Если целью Синода было унизить Толстого, ослабить его влияние, то они своим отлучением добились обратного. Особенно неудачно было то, что это совпало с демонстрациями по всей России. Революционеры не дремали. 4 марта в Петербурге, на Казанской площади, произошла крупная демонстрация. Полиция стала разгонять толпу, многие были избиты, пострадали некоторые видные общественные деятели, писатели. На защиту избиваемых выступил князь Вяземский, генерал, член Государственного Совета. Ему вследствие этого был объявлен Высочайший выговор и он был выслан из Петербурга.
Протест против действий полиции на Казанской площади, обращенный к министру внутренних дел, подписали 155 писателей, после чего последовала бумага от градоначальника Петербурга с приказом о закрытии Союза Писателей. Этот поступок еще больше возмутил общественное мнение и Союзу Писателей было написано приветствие со многими подписями — первой стояла: Лев Толстой. Кроме того, Толстой написал письмо князю Вяземскому, с выражением уважения и благодарности за его заступничество за невинных людей, которые избивались на Казанской площади полицией.

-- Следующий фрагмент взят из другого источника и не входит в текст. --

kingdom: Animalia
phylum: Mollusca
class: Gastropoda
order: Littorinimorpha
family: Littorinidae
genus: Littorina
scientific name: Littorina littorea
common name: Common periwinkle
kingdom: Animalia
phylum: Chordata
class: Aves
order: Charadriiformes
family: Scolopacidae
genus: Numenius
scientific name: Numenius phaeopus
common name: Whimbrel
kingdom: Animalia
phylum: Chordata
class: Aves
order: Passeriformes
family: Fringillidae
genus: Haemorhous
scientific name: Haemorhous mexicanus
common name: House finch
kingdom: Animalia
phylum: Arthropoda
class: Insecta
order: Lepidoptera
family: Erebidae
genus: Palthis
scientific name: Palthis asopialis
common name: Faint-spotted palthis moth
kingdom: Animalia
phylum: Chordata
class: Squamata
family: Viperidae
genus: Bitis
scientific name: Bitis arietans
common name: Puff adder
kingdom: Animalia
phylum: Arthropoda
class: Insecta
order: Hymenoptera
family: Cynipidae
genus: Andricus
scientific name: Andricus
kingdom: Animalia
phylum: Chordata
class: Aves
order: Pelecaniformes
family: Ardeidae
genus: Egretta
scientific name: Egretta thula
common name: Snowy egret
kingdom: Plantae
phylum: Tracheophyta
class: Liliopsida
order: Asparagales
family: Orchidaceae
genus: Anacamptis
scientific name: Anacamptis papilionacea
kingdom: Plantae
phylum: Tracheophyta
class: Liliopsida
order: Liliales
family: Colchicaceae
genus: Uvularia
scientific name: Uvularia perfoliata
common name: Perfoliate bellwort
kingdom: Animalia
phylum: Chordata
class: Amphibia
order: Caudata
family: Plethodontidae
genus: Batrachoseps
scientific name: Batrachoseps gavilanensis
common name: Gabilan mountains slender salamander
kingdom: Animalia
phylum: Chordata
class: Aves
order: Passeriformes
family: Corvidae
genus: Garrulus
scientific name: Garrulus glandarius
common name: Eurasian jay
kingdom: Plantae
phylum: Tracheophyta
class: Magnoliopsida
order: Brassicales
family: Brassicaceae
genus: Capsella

Не избежал преследования и Горький — его посадили в тюрьму, и Толстой писал в Петербург, прося его освободить.
Миша Сухотин и Саша, наконец, нашли применение своей энергии. Во все свободные минуты от уроков они переписывали басни, ответ Синоду Софьи Андреевны, запрещенные вещи Толстого. На каждой копии делалась надпись крупными буквами: «просим распространять». Но работа была кропотливая, непроизводительная. Один раз вечером Миша Сухотин, с таинственным видом, протащил к себе в комнату что–то тяжелое… Это был гектограф — в то время запрещенный правительством для частного пользования.
Работали ночами. Это было похоже уже на типографию. Выпускали сотни экземпляров запрещенной литературы. Но как–то ночью, когда сотни листов с кривыми лиловыми строчками были разложены на Мишиной кровати, на стульях, комоде, — вошла Софья Андреевна. Разразилась страшная буря, часть напечатанных листов была сожжена, гектограф изъят из дома и за Сашей и Мишей установлен строгий надзор.
В дневнике Софьи Андреевны от 30 марта имеется следующая запись: «С Сашей вышло очень неприятно. Она говеть со мной не стала: то отговаривалась. что ногу натерла, а то наотрез отказалась. Это новый шаг к нашему разъединению».